Revolt, Comcast And NBCUniversal

By no means an isolated effort on Sean Combs’ part, Revolt resulted from a great deal of collaboration between Combs, Comcast and NBCUniversal. Comcast Commercial, in hopes of obtaining a minority share with NBCUniversal, sought to promote a number of minority-produced channels, including, of course, Revolt. Leaders at Comcast announced the development in a 2011 press release, claiming that, of the ten planned networks, four would be owned and operated by African Americans. From there, leaders at the corporation proceeded to negotiate with Sean Combs, believing the hip hop artist to be an ideal prospect for their new project.

Revolt’s Launch: Focus On Social Media

A little over two years after Comcast Commercial announced its plans to spearhead a cable diversity effort, the crowning achievement of the project finally hit the small screen. With it came a push for increased social media involvement in the world of music television. In an interview with NPR, Combs expressed his desire for greater input on the part of viewers, hoping Revolt’s audience members would act as reporters and perhaps, even performers. According to Combs, the real key to reviving the music video industry is placing greater control in the hands of the viewers, as, ultimately, these are the individuals who decide whether any given music television venture obtains success.

Improved Accessibility For Music Video Fans

Sean Comb’s desire for a television network for the masses and by the masses also involves greater accessibility for those formerly left out of the loop. With many Americans ditching cable for streaming packages, MTV no longer is within reach for many a music video devotee. Despite its status as a digital cable channel, Revolt seeks to offer programming over the Internet as well, making access affordable to those who invest in DSL or fiber optic packages from such providers as Verizon FiOS. What’s more, viewers still dedicated to digital cable can access Revolt via both approaches, thanks to the continued development of affordable Internet and cable bundle packages.

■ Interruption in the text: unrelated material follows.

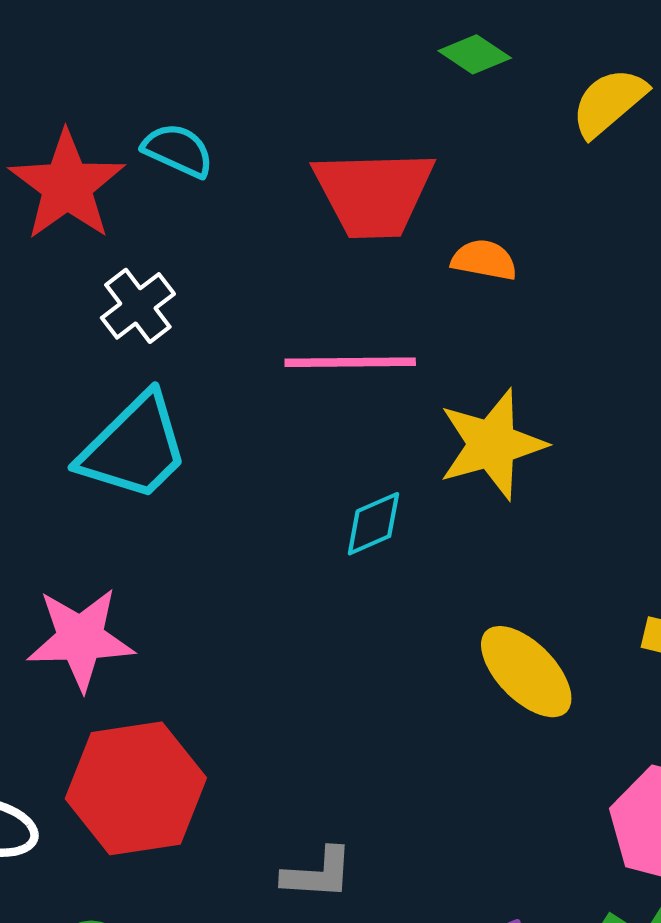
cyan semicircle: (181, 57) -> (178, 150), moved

P. Diddy’s Contemporaries Hit Hard With Christmas Programming

Launching an entire channel is no easy task, even for a musician with the cultural prominence of P. Diddy. However, Diddy’s vast connections may prove essential in capturing viewer interest, as the artist possesses the means to draw several of today’s top entertainers. Revolt’s producers plan to elicit excitement among music video devotees through the broadcast of a Mary J. Blige holiday special dubbed A Mary Christmas.” The exciting music event will be hosted by Queen Latifah and, as such, is expected to draw the interest of many R&B devotees.